And so it begins. The start of my season coincided with the largest snowstorm of the year, dumping 6 inches in town and around 2 feet up at the ski hill. This complicated the move-out process somewhat, but it also gave me one final chance to go backcountry sledding before throwing the rest of my belongings in the car and heading north. Since the recent storm had apparently dumped much more snow on the eastern Colorado mountains, I decided to start with a few random peaks in the Ouray area.
Gilpin is a 13er directly across Yankee Boy Basin from Mount Sneffels, with a prominent couloir on its north side. This made it somewhat more interesting than its neighbors, and if I had the energy, I could continue south to Emma. I found something like a campsite on the Camp Bird Road, then continued in the morning, driving to the final “half-tunnel” section, where huge icicles loomed dangerously low. I might have cleared them, but they also might have damaged my car, so I opted to hike the final half-hour of road to where it becomes 4WD-only. Maybe 10 minutes after I left the car, several trucks full of mine workers barreled straight through with no trouble, but I was already far enough up the road that it didn’t seem worth returning.
The road was well-plowed to the active mine, and mostly to where the 4WD road splits, after which it was completely neglected. I put on my snowshoes, then followed the previous day’s skin tracks up the road. They split at the outhouse, and I followed the ones headed southwest toward Emma for awhile, then struck out through untracked powder.
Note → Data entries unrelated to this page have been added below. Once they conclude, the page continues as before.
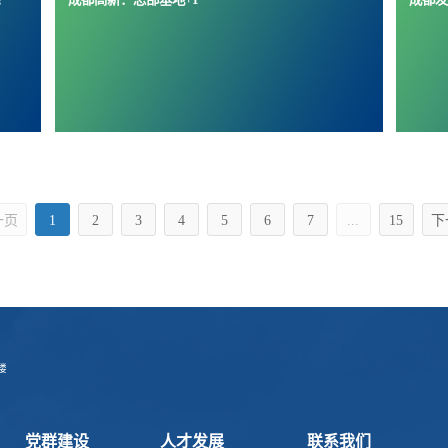
一页
1
2
3
4
5
6
7
...
15
下
楼
党群建设
人才发展
联系我们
My pace became pathetically slow as I sunk ankle- to calf-deep with each step, and I was reminded what Colorado is like in May. The day remained warm but overcast, with occasional snowflakes, and it was difficult to read the terrain in the flat light, with very few exposed rocks. I fumbled my way toward the base of Gilpin’s north couloir, keeping open the option of climbing the descent route — the connecting ridge with Sneffels.
With sun and new snow there could be avalanche problems, but the day remained mostly overcast, so I decided to go for the couloir. It would probably be a slog in the fresh snow, but it would be safe and shorter than the ridge. I climbed the first third in snowshoes, then stashed them in my pack as the terrain steepened. I probably should have put on crampons, but the surface snow under the often knee-deep powder was soft enough that it was easy to continue with boots and ice axe. After some experimenting, I found a path near the right edge of the couloir that involved a manageable amount of postholing.
As the couloir steepened toward the top, I tried a couple of times to use the rocks to the right, but they were invariably outward-sloping and rotten, and each time I was forced to retreat to the couloir. I was missing my crampons for the final, steep choke-point leading to the ridge, as the old snow was harder here. Climbing became a laborious process of planting my axe, digging a sort of hand-hold, then making a half-dozen kicks with each foot. I eventually beached-whaled over the small cornice, and found myself maybe 50 yards west of the summit.
While gnawing on a partly-frozen bar, I inspected the ridge over to Emma. It looked like way too much work, so I opted for the standard descent down the ridge toward Sneffels. I found bits of use trail and a cairn on the way, but the route down the ridge was not as obvious as I had assumed. I kicked my way down a steep snow-slope just short of the ridge, slowly glissaded for a ways, then wallowed a bit before putting on my snowshoes for the slog back to the road. Though the surrounding peaks peeked out occasionally, the light remained flat, and it was to follow my outbound track until it merged with the larger skin-track. More skiers had apparently passed later the morning, and several more cars’ worth passed me as I clomped down the road to my car for a late lunch.